> YOUR TASK
Give as a numbered list the lines starting with the line that contains "Low (0-80) (col_7" and going on through the line that contains "Med-Low (81-200) (col_7", leaving out blank lines.

> RECORD SET
■ ■ ■ ■ ■ ■ ■

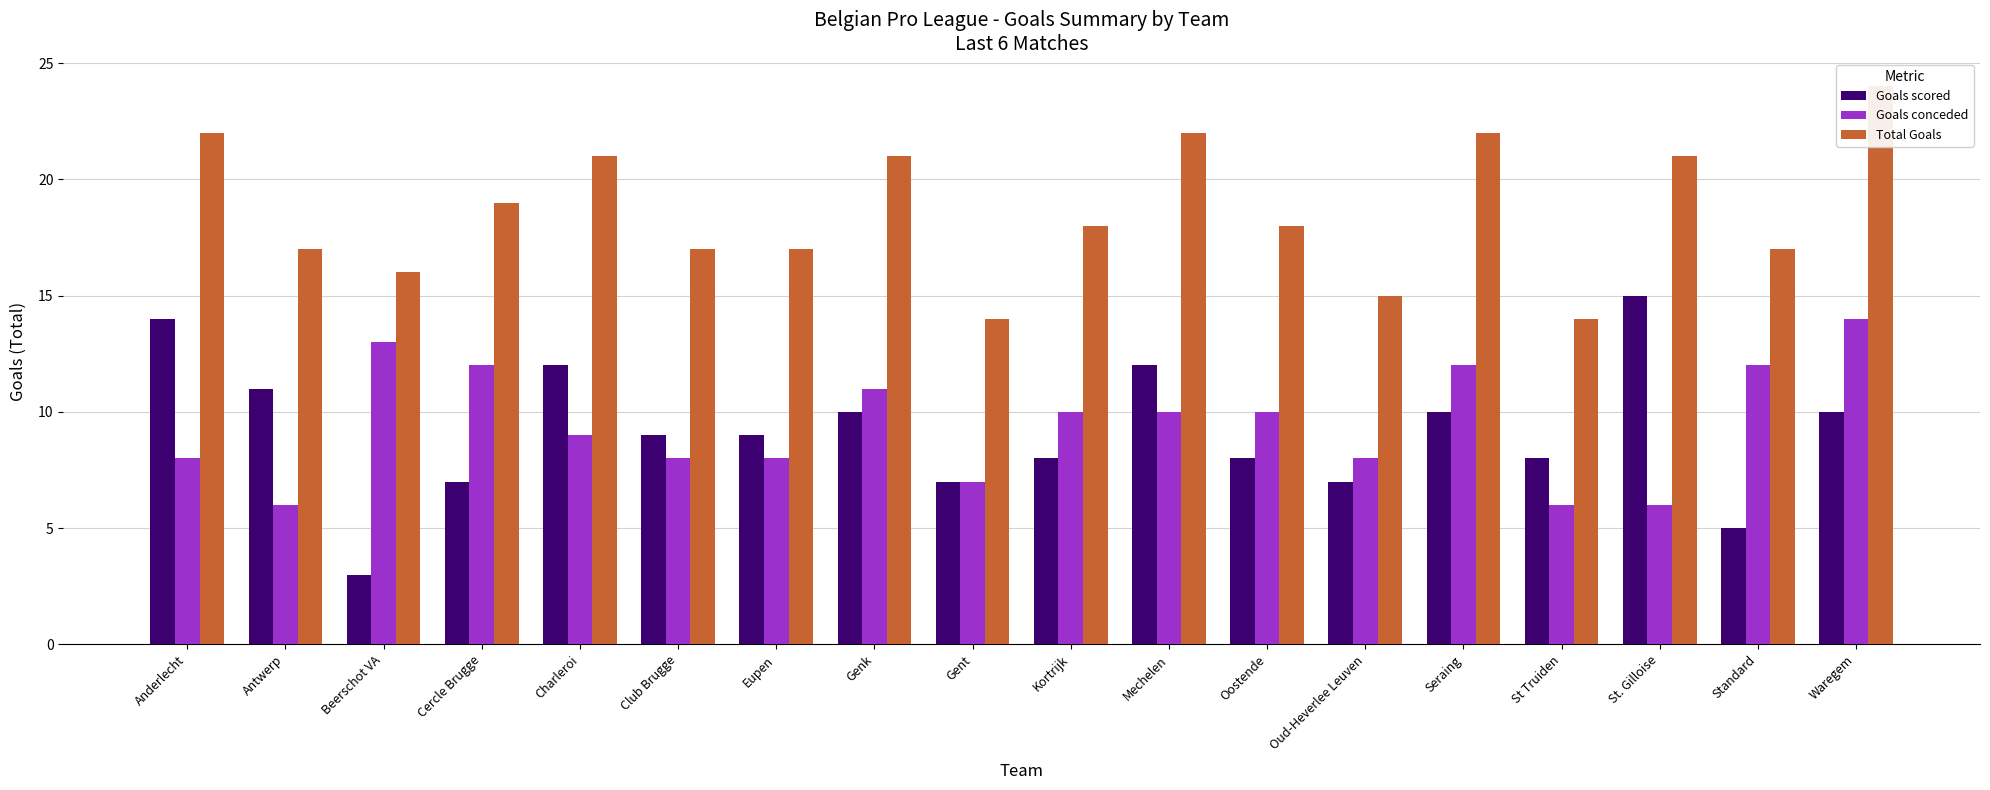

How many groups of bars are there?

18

■ ■ ■ ■ ■ ■ ■

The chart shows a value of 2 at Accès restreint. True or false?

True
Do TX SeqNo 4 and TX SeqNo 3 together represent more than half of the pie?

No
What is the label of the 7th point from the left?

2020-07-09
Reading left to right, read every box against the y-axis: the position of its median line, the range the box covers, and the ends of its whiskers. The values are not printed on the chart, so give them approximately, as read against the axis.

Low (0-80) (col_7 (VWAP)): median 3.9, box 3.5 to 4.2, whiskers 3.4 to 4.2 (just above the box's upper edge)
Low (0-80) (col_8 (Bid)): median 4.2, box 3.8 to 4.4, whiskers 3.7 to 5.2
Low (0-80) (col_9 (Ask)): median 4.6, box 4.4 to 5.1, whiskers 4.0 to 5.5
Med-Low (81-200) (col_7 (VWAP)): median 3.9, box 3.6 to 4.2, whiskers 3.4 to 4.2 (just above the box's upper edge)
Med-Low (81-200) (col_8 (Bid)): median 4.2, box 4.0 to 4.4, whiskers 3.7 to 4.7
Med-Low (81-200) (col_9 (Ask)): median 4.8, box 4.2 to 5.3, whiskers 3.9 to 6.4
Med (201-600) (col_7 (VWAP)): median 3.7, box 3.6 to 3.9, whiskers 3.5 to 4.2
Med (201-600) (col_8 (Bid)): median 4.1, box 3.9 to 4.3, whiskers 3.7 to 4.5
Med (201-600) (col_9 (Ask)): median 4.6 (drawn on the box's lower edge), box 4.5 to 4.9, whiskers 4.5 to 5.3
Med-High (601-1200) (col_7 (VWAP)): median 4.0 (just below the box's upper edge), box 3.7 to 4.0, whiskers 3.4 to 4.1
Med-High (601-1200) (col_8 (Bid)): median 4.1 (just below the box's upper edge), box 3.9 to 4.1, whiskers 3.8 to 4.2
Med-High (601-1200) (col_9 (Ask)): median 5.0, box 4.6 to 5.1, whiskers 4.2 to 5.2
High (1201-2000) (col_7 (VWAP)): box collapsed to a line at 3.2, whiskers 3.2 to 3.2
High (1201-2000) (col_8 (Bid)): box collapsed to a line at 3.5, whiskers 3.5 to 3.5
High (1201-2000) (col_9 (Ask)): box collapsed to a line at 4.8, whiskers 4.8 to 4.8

■ ■ ■ ■ ■ ■ ■

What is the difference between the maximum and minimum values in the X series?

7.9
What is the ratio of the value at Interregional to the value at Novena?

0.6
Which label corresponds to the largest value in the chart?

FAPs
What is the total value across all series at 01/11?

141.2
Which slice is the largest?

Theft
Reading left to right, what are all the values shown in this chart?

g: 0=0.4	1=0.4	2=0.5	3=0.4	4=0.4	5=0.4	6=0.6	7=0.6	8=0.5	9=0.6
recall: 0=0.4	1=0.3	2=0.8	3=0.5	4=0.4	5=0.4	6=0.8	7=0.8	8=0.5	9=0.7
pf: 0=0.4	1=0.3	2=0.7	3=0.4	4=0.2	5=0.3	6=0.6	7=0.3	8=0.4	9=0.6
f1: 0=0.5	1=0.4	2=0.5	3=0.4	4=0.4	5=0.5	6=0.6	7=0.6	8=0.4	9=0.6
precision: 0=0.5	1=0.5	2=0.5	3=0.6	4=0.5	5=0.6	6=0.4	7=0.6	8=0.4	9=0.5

■ ■ ■ ■ ■ ■ ■

> RESPONSE
1. Low (0-80) (col_7 (VWAP)): median 3.9, box 3.5 to 4.2, whiskers 3.4 to 4.2 (just above the box's upper edge)
2. Low (0-80) (col_8 (Bid)): median 4.2, box 3.8 to 4.4, whiskers 3.7 to 5.2
3. Low (0-80) (col_9 (Ask)): median 4.6, box 4.4 to 5.1, whiskers 4.0 to 5.5
4. Med-Low (81-200) (col_7 (VWAP)): median 3.9, box 3.6 to 4.2, whiskers 3.4 to 4.2 (just above the box's upper edge)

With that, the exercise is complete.